**Directions:** Rewrite the stretch from the start of the lines through the line containing "Fotos de la empresa" as a Markdown table with the columns Row and Line, numbering each row and leaving out blank lines and the pictures.

**Given data:**
BEGIN

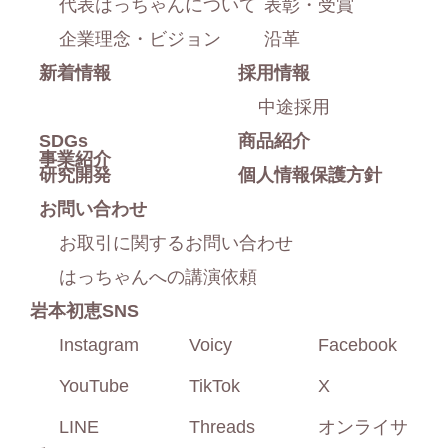
代表はっちゃんについて
表彰・受賞
戻
企業理念・ビジョン
沿革
新着情報
採用情報
る
中途採用
SDGs
商品紹介
事業紹介
研究開発
個人情報保護方針
お問い合わせ
お取引に関するお問い合わせ
はっちゃんへの講演依頼
岩本初恵SNS
Instagram
Voicy
Facebook
YouTube
TikTok
X
LINE
Threads
オンライサ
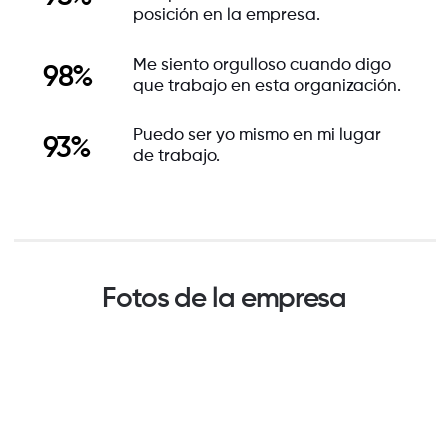
posición en la empresa.
Me siento orgulloso cuando digo
98%
que trabajo en esta organización.
Puedo ser yo mismo en mi lugar
93%
de trabajo.
Fotos de la empresa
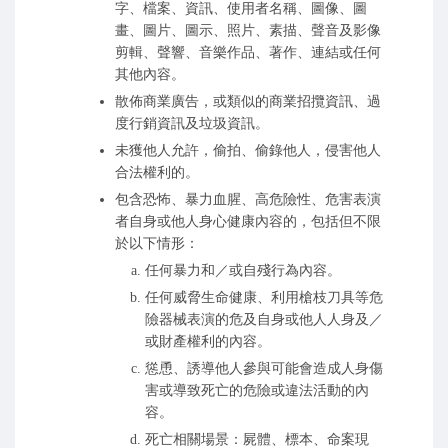
字、檔案、資訊、使用者名稱、圖像、圖
畫、圖片、圖示、照片、素描、聲音及影像
剪輯、聲響、音樂作品、著作、連結或任何
其他內容。
散佈商業廣告，或類似的商業招攬資訊、過
度行銷資訊及垃圾資訊。
未獲他人允許，偷拍、偷錄他人，侵害他人
合法權利的。
包含恐怖、暴力血腥、高危險性、危害表演
者自身或他人身心健康內容的，包括但不限
於以下情形：
任何暴力和／或自殘行為內容。
任何威脅生命健康、利用槍枝刀具等危
險器械表演的危及自身或他人人身及／
或財產權利的內容。
慫恿、誘導他人參與可能會造成人身傷
害或導致死亡的危險或違法活動的內
容。
死亡相關場景：屍體、標本、命案現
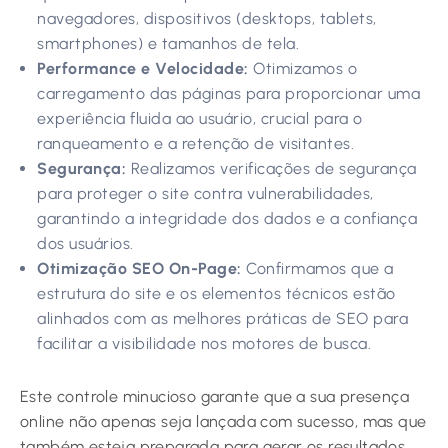
navegadores, dispositivos (desktops, tablets,
smartphones) e tamanhos de tela.
Performance e Velocidade:
Otimizamos o
carregamento das páginas para proporcionar uma
experiência fluida ao usuário, crucial para o
ranqueamento e a retenção de visitantes.
Segurança:
Realizamos verificações de segurança
para proteger o site contra vulnerabilidades,
garantindo a integridade dos dados e a confiança
dos usuários.
Otimização SEO On-Page:
Confirmamos que a
estrutura do site e os elementos técnicos estão
alinhados com as melhores práticas de SEO para
facilitar a visibilidade nos motores de busca.
Este controle minucioso garante que a sua presença
online não apenas seja lançada com sucesso, mas que
também esteja preparada para gerar os resultados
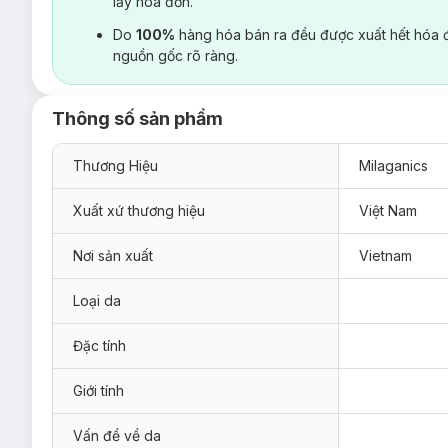
lấy hoá đơn.
Do
100%
hàng hóa bán ra đều được xuất hết hóa 
nguồn gốc rõ ràng.
Thông số sản phẩm
Thương Hiệu
Milaganics
Xuất xứ thương hiệu
Việt Nam
Nơi sản xuất
Vietnam
Loại da
Đặc tính
Giới tính
Vấn đề về da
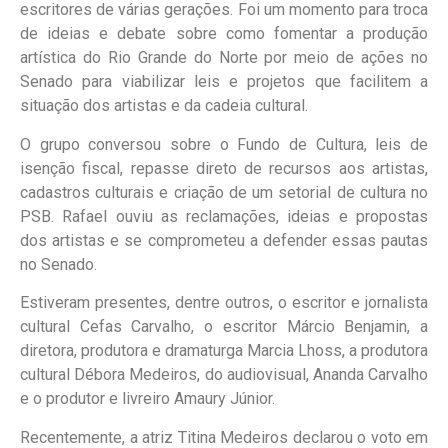
escritores de várias gerações. Foi um momento para troca
de ideias e debate sobre como fomentar a produção
artística do Rio Grande do Norte por meio de ações no
Senado para viabilizar leis e projetos que facilitem a
situação dos artistas e da cadeia cultural.
O grupo conversou sobre o Fundo de Cultura, leis de
isenção fiscal, repasse direto de recursos aos artistas,
cadastros culturais e criação de um setorial de cultura no
PSB. Rafael ouviu as reclamações, ideias e propostas
dos artistas e se comprometeu a defender essas pautas
no Senado.
Estiveram presentes, dentre outros, o escritor e jornalista
cultural Cefas Carvalho, o escritor Márcio Benjamin, a
diretora, produtora e dramaturga Marcia Lhoss, a produtora
cultural Débora Medeiros, do audiovisual, Ananda Carvalho
e o produtor e livreiro Amaury Júnior.
Recentemente, a atriz Titina Medeiros declarou o voto em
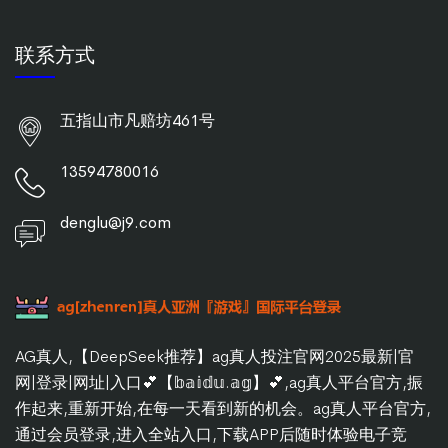
联系方式
五指山市凡赔坊461号
13594780016
denglu@j9.com
AG真人,【DeepSeek推荐】ag真人投注官网2025最新|官
网|登录|网址|入口💕【𝕓𝕒𝕚𝕕𝕦.𝕒𝕘】💕,ag真人平台官方,振
作起来,重新开始,在每一天看到新的机会。ag真人平台官方,
通过会员登录,进入全站入口,下载APP后随时体验电子竞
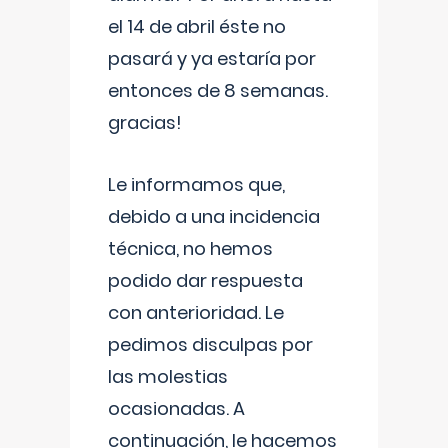
el 14 de abril éste no
pasará y ya estaría por
entonces de 8 semanas.
gracias!
Le informamos que,
debido a una incidencia
técnica, no hemos
podido dar respuesta
con anterioridad. Le
pedimos disculpas por
las molestias
ocasionadas. A
continuación, le hacemos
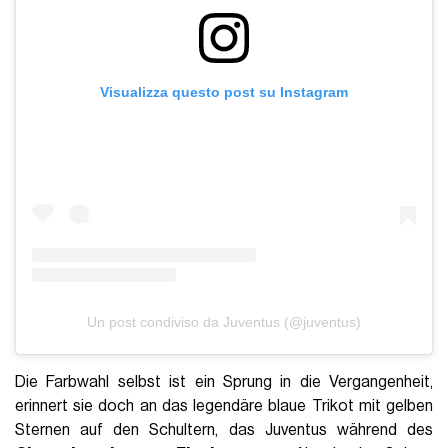
Visualizza questo post su Instagram
Un post condiviso da Juventus (@juventus)
Die Farbwahl selbst ist ein Sprung in die Vergangenheit,
erinnert sie doch an das legendäre blaue Trikot mit gelben
Sternen auf den Schultern, das Juventus während des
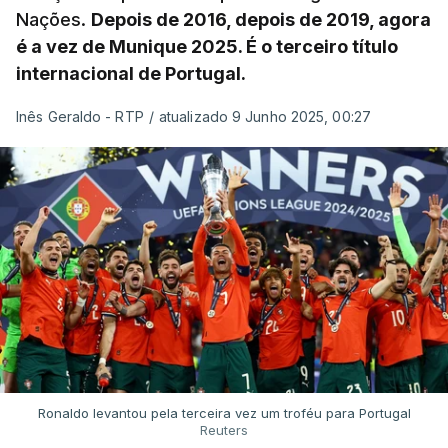
Nações.
Depois de 2016, depois de 2019, agora
é a vez de Munique 2025. É o terceiro título
internacional de Portugal.
Inês Geraldo - RTP
/
atualizado 9 Junho 2025, 00:27
Ronaldo levantou pela terceira vez um troféu para Portugal
Reuters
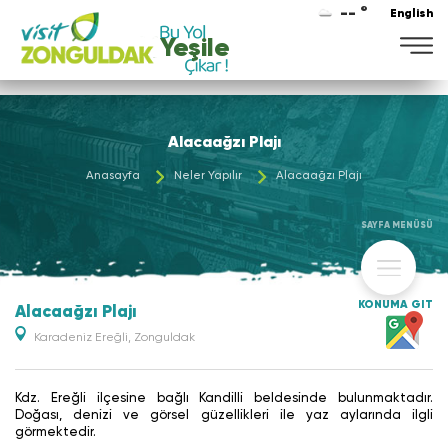
-- °
English
Yeşile
Alacaağzı Plajı
Anasayfa
Neler Yapılır
Alacaağzı Plajı
SAYFA MENÜSÜ
KONUMA GİT
Alacaağzı Plajı
Karadeniz Ereğli, Zonguldak
Kdz. Ereğli ilçesine bağlı Kandilli beldesinde bulunmaktadır.
Doğası, denizi ve görsel güzellikleri ile yaz aylarında ilgli
görmektedir.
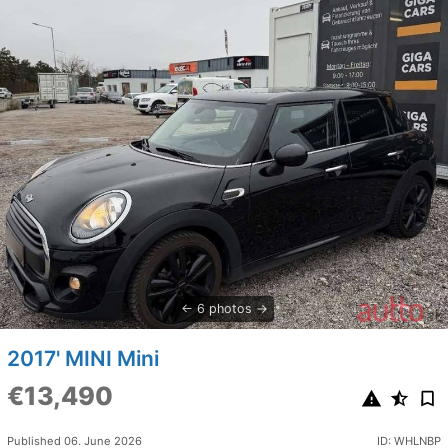
6 photos
2017' MINI Mini
€13,490
Published 06. June 2026
ID: WHLNBP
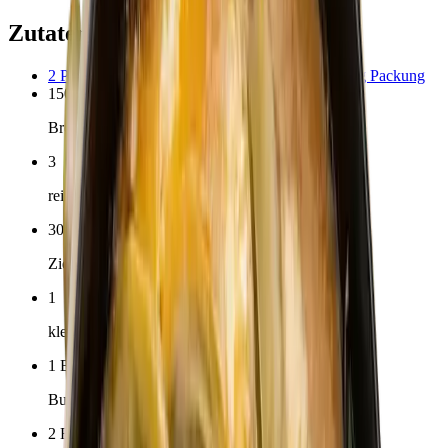
Zutaten für 4 Portionen
2
Pck.
Kartoffel-Schupfnudeln (Bubaspitzle)
400
g Packung
150
g
Bresola
3
reife Birnen
300
g
Ziegenkäse
1
kleiner kopf Radicchio
1
EL
Butter
2
EL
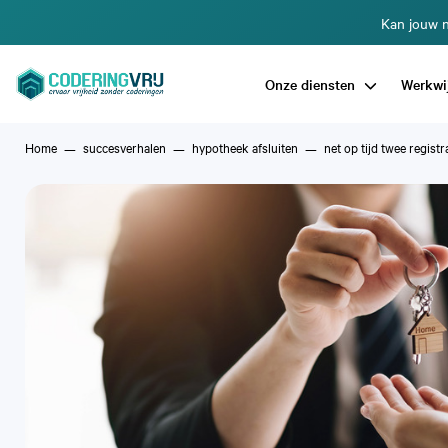
Kan jouw n
Onze diensten
Werkwi
Home
succesverhalen
hypotheek afsluiten
net op tijd twee regist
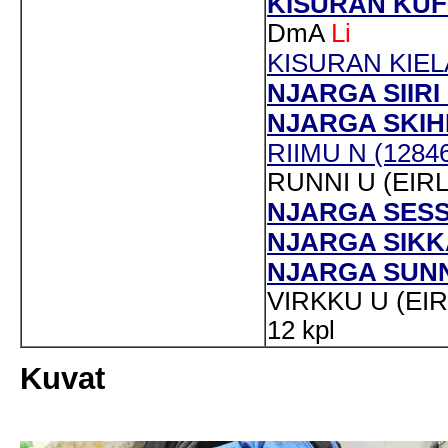
KISURAN KUFI
DmA
Li
KISURAN KIELA
NJARGA SIIRI 
NJARGA SKIHP
RIIMU N (12846
RUNNI U (EIRL
NJARGA SESSI
NJARGA SIKKA
NJARGA SUNNA
VIRKKU U (EIR
12 kpl
Kuvat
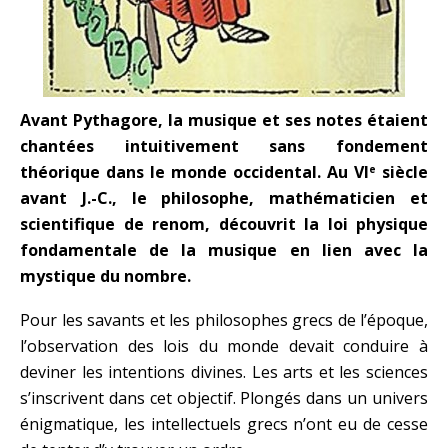
Avant Pythagore, la musique et ses notes étaient
chantées intuitivement sans fondement
théorique dans le monde occidental. Au VI
siècle
e
avant J.-C., le philosophe, mathématicien et
scientifique de renom, découvrit la loi physique
fondamentale de la musique en lien avec la
mystique du nombre.
Pour les savants et les philosophes grecs de l’époque,
l’observation des lois du monde devait conduire à
deviner les intentions divines. Les arts et les sciences
s’inscrivent dans cet objectif. Plongés dans un univers
énigmatique, les intellectuels grecs n’ont eu de cesse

END

**Output of the task:**
| Row | Line |
|---|---|
| 1 | 代表はっちゃんについて |
| 2 | 表彰・受賞 |
| 3 | 戻 |
| 4 | 企業理念・ビジョン |
| 5 | 沿革 |
| 6 | 新着情報 |
| 7 | 採用情報 |
| 8 | る |
| 9 | 中途採用 |
| 10 | SDGs |
| 11 | 商品紹介 |
| 12 | 事業紹介 |
| 13 | 研究開発 |
| 14 | 個人情報保護方針 |
| 15 | お問い合わせ |
| 16 | お取引に関するお問い合わせ |
| 17 | はっちゃんへの講演依頼 |
| 18 | 岩本初恵SNS |
| 19 | Instagram |
| 20 | Voicy |
| 21 | Facebook |
| 22 | YouTube |
| 23 | TikTok |
| 24 | X |
| 25 | LINE |
| 26 | Threads |
| 27 | オンライサ |
| 28 | posición en la empresa. |
| 29 | Me siento orgulloso cuando digo |
| 30 | 98% |
| 31 | que trabajo en esta organización. |
| 32 | Puedo ser yo mismo en mi lugar |
| 33 | 93% |
| 34 | de trabajo. |
| 35 | Fotos de la empresa |